I was able to communicate, in the most rudimentary of ways, that no one wrapped me out, so I just kept working. The Producer quickly hustled me off set and sent me on my way, explaining that I wasn’t supposed to work more than 12 hours due to overtime penalties. I was relieved that my day was finally over and the news about overtime was a nice plus.
Somehow, I made it to my car and was able to drive myself home.
The next day, when I was well-rested and clear-headed, I reflected on the situation. See, I have a compulsion to replay events again and again in my own mind, examining every little thing I said and did, evaluating in excruciating detail if I should have acted differently. In this situation, the biggest thing I learned is that you should always speak up and advocate for yourself.
In my early 20s, fresh out of college with little experience on set, I didn’t want to people to think of me as lazy, unwilling to put in the long/hard hours that production demands. I didn’t want to appear as though I was ungrateful for the job. After all, as a freelancer, you always have to be thinking about the next job, and I didn’t want to do anything that could sully my reputation. But in this circumstance I would have been doing the producers a favor if I had spoken up earlier. They would have appreciated it; not resented it, because it would have saved them just a little bit of money.
So, always be willing to stand up for yourself; not in a hostile, egotistical and unprofessional manner, but in a way that makes it clear to potential clients and others…

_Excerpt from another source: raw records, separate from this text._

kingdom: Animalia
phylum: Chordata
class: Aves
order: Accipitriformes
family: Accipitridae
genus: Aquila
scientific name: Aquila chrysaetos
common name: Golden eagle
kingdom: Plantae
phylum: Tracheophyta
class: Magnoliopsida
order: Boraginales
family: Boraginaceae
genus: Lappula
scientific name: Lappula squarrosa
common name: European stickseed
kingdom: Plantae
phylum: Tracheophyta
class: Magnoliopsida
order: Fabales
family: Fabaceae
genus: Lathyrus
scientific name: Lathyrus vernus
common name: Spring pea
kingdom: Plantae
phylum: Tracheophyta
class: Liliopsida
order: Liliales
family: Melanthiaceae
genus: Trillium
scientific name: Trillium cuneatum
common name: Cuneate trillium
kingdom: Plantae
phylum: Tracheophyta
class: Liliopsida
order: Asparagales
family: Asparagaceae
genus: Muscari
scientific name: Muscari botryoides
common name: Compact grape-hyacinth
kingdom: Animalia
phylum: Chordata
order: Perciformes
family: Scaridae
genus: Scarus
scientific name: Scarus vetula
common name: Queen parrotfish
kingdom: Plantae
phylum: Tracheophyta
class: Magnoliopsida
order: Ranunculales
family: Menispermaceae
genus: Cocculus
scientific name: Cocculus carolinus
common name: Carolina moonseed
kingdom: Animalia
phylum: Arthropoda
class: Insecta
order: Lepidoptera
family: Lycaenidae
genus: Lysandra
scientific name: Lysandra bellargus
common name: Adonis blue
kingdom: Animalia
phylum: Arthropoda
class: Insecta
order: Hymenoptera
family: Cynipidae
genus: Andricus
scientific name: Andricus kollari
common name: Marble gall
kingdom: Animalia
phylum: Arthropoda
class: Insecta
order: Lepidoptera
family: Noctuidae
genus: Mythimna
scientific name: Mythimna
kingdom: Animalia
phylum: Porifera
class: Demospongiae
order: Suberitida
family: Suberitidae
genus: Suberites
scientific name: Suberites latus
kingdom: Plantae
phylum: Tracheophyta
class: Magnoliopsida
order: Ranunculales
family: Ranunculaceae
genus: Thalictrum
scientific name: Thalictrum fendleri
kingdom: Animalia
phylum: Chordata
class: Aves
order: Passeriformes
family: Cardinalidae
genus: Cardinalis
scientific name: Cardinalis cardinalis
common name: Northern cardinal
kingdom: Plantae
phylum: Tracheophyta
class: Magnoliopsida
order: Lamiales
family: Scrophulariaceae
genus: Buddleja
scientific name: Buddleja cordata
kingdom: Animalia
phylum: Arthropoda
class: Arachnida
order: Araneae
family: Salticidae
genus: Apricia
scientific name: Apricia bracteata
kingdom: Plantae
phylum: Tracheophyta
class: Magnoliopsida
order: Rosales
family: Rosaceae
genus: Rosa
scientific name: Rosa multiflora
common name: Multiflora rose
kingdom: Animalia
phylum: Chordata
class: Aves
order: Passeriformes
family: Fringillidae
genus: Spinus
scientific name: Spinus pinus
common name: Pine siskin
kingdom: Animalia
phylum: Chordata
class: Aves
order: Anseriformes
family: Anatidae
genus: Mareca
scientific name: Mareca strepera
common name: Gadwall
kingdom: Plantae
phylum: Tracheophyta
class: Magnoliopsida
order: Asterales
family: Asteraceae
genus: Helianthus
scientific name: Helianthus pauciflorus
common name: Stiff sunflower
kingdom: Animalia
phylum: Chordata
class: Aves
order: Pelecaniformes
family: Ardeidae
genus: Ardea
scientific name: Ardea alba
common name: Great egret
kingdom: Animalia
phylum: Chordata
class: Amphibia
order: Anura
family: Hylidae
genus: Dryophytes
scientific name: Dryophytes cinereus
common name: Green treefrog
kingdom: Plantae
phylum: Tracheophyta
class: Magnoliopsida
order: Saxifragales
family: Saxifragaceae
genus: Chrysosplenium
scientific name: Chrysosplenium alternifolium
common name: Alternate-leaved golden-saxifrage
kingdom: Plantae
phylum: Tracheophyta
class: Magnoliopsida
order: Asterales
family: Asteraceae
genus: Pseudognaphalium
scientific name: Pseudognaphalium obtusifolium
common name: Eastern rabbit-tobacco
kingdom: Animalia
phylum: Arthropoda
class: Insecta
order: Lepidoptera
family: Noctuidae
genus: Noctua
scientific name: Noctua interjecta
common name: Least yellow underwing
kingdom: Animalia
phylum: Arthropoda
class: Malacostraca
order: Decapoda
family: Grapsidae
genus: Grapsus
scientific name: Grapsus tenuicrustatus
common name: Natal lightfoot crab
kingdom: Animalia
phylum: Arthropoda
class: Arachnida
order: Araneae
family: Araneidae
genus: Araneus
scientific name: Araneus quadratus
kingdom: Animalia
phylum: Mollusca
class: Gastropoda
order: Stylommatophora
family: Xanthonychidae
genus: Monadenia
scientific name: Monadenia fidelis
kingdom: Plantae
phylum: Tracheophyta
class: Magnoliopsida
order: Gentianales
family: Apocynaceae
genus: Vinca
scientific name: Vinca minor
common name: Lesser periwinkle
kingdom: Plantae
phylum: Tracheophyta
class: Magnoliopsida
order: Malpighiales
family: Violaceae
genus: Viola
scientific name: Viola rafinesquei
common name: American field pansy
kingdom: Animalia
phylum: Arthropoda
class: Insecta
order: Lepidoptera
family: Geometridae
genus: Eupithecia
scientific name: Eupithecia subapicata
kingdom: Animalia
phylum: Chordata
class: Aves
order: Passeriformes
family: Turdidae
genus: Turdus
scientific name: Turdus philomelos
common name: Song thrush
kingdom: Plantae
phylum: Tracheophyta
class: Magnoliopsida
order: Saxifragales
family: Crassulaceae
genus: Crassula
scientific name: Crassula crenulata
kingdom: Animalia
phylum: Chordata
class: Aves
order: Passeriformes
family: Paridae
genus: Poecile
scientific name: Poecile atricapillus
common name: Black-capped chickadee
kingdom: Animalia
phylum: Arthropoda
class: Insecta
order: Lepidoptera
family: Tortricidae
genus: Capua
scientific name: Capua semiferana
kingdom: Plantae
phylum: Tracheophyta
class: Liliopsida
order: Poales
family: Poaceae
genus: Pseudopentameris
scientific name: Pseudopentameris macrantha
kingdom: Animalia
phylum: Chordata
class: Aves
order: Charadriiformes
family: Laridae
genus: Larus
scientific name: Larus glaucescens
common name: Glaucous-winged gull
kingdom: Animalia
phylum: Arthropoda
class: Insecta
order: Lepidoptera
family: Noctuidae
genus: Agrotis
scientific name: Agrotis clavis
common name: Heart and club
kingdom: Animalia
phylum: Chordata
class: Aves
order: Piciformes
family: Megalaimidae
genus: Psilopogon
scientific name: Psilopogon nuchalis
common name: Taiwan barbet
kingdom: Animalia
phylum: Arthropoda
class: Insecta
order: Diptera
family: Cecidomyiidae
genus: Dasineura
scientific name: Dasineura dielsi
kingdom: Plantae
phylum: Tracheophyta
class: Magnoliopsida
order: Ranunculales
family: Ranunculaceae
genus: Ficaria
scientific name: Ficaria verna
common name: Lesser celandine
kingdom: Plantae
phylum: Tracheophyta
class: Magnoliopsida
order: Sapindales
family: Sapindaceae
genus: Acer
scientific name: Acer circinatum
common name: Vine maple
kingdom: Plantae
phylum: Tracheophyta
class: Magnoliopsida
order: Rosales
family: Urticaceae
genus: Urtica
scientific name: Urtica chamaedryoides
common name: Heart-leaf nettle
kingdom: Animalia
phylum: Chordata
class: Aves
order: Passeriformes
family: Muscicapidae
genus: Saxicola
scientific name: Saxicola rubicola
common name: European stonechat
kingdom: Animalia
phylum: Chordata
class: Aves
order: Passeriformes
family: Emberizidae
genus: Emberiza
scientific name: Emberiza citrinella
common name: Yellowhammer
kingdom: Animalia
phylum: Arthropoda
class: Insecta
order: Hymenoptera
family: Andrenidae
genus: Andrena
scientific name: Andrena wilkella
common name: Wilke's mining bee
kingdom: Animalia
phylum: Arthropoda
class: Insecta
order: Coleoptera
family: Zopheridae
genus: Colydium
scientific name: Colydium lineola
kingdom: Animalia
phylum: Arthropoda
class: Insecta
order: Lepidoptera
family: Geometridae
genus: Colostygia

what you are/are not willing to do
what your rate is
what you believe in/stand for
what you believe is the best course of action
Do this in a diplomatic way that is respectful toward all and people won’t judge you as lazy, ungrateful, or uncooperative. Rather, I believe they will appreciate the clarity of expectations so there are no unwanted surprises later.
EPILOGUE
In case you’ve been wondering, here’s the episode I worked on:
I always found this show and those like it to be somewhat exploitative, but I enjoyed you letting us behind the curtain nonetheless!
Nice. I was a story producer on several shows over a couple of years (I avoided reality shows like the plague during my 15 years in Hollywood). Had to be on set in more than one instance. People simply have no idea how much problem-solving goes into getting a show - any show - in the can. And how little glamour (if any) there is to it.